Policies
A policy guards a model before any filter runs. It can scope a search to the current tenant or user, allow it to continue, quietly drop the model from the results, or reject the whole search with an error. You attach policies to a model with the repeatable #[Policy] attribute.
Declaring a policy
use Raxos\Search\Attribute\Policy;
#[Policy(new TenantScopedPolicy())]
final class Article extends Model { /* ... */ }A model may carry several #[Policy] attributes. Each one runs in order before the model's filters are applied.
The policy contract
A policy implements PolicyInterface:
public function apply(
StructureInterface $structure,
QueryInterface $query,
MapInterface $context
): PolicyDecision;The $context is the map passed to SearchProvider::search(). It is typically used to scope a query to the current tenant or user.

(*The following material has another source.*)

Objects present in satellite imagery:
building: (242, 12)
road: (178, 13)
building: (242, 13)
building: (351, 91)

The method returns a PolicyDecision, which carries one of three verdicts.
Decisions
PolicyDecision::allow()lets the search proceed for this model.PolicyDecision::denySilent($reason)drops just this model from the results, with no error raised.PolicyDecision::deny($reason)stops the whole search by throwingIllegalSearchExceptionwith the given reason.

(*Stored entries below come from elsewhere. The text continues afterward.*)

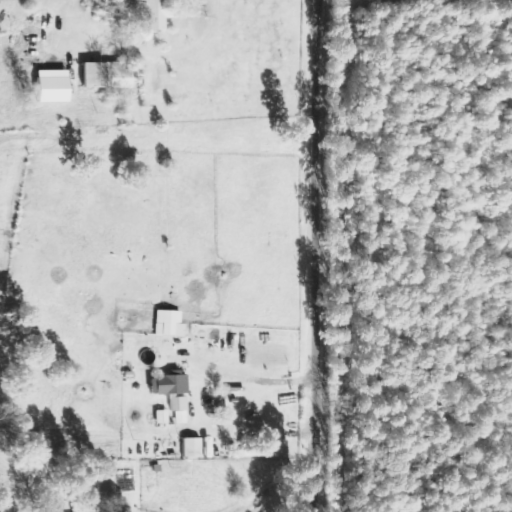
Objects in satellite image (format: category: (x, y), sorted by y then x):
building: (156, 15)
building: (108, 76)
building: (54, 87)
road: (322, 256)
building: (170, 324)
building: (175, 393)
building: (193, 448)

IllegalSearchException extends the base exception from raxos/error and exposes the originating decision.
A scoping policy
A common pattern is to add a where() clause of your own so every search is limited to the current tenant, then allow the search to continue:
<?php
declare(strict_types=1);
namespace App\Search;
use Raxos\Contract\Collection\MapInterface;
use Raxos\Contract\Database\Orm\StructureInterface;
use Raxos\Contract\Database\Query\QueryInterface;
use Raxos\Contract\Search\PolicyInterface;
use Raxos\Search\Policy\PolicyDecision;
final readonly class TenantScopedPolicy implements PolicyInterface
{
public function apply(StructureInterface $structure, QueryInterface $query, MapInterface $context): PolicyDecision
{
if (!$context->has('tenant_id')) {
return PolicyDecision::deny('Missing tenant context.');
}
$query->where($structure->class::col('tenant_id'), $context->get('tenant_id'));
return PolicyDecision::allow();
}
}Here a missing tenant rejects the whole search, while a present tenant scopes the query and lets it run. To hide a model without surfacing an error (for example when the current user simply has no access to that type), return PolicyDecision::denySilent() instead.